Termination notices from American companies are global layoffs, and some of these redundancies affect employees in other countries. For example, Twitter’s layoff numbers included layoffs in India, where it axed its office. Twitter also canceled thousands of contractors, many of them in other countries.

Then there are H-1B visa holders. Technology and social media companies, and other companies with technology divisions, are heavily staffed with people from other countries who are in the US on H-1B visas. And the layoff notices include them. But these people only have 60 days to find another employer after their current employment ends. If they cannot, they are considered “out of status” and in theory must leave the United States.

When workers on an H-1B visa are laid off, they are not eligible for unemployment compensation in the United States, and therefore do not appear in the unemployment insurance claims that we will look at.

And once they leave the country, they no longer appear as “unemployed” in the monthly jobs report.

This is among the reasons why we have not seen a large increase in the weekly requirements for unemployment benefits from the Ministry of Labour.

But the trend has changed directionas “continuing claims” (unemployment insurance claims by people who have not yet found a job at least one week after the first claim) are now solidly increasing, but still historically low.
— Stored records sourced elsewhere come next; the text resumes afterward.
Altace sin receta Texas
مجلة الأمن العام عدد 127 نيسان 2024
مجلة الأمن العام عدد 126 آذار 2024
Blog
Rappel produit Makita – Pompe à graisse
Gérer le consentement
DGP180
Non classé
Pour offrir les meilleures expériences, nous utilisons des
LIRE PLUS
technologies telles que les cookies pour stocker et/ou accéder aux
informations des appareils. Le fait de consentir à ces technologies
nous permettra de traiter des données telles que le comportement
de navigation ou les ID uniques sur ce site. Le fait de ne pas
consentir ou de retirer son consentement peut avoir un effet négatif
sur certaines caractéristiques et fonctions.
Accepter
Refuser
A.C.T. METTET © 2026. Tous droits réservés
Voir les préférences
Initial requirements for unemployment benefits: 230,000 people filed an initial claim for unemployment insurance with their state unemployment offices in the week through Saturday, according to the Labor Department today. This was in the same low range as in the previous weeks (slightly up from last week, slightly down from the week before) and in the same low range as before the pandemic:

When will the waves of layoffs break loose in this crazy job market?

The long view of first-time claims for unemployment insurance shows how low they still are. For the labor market to soften meaningfully, we need to see the number of initial unemployment claims rise above the 300,000 mark. When recessions occurred (purple columns), the number of first weekly claims increased through the 350,000 range.
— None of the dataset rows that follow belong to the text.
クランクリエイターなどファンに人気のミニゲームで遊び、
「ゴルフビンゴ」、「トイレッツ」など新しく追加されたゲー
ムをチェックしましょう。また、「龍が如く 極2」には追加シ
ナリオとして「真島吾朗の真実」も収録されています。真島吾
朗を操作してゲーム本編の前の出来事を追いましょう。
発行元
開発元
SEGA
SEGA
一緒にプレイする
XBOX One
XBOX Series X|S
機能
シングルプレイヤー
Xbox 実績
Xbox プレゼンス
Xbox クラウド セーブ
This shows that most of those who were made redundant found a job so quickly or already had a new job waiting in the wings that they did not need to apply for unemployment benefits.

But some people now find it more difficult to find a new job. The number of people still claiming unemployment insurance at least one week after their initial claim — people who have not yet found another job — rose to 1.67 million, according to the Labor Department today.

This is still historically low, about as low as during the lowest points just before the pandemic, and far lower than anything since the mid-1970s (when there were many fewer workers).

But it shows that the trend has turned solidly, that some are struggling to find a new job, and that they are on unemployment benefit for a little longer. This is a sign that the labor market is becoming a little less tight:

This is the short overview:

The long overview shows how historically low the 1.67 million continued claims are. But it also shows that the trend is now rising, having reversed a solid course. During the mild recession of 2001, these continuing claims rose as high as 3.7 million. During the Great Recession, they jumped to 6.6 million.

We have had other indications that the labor market is becoming a little less tight, but still very tight. The weekly unemployment insurance claims are the most timely data we have. And they depict a job market that is still incredibly tight, given all the layoff announcements, but is starting to loosen up a bit where some of the people who lost their jobs – and they may not be tech workers – have to look a little longer to find a new job and stand on unemployment benefits just a little more.

To stick with the “soft landing” analogy, the job market isn’t quite landing yet, but it’s losing some altitude.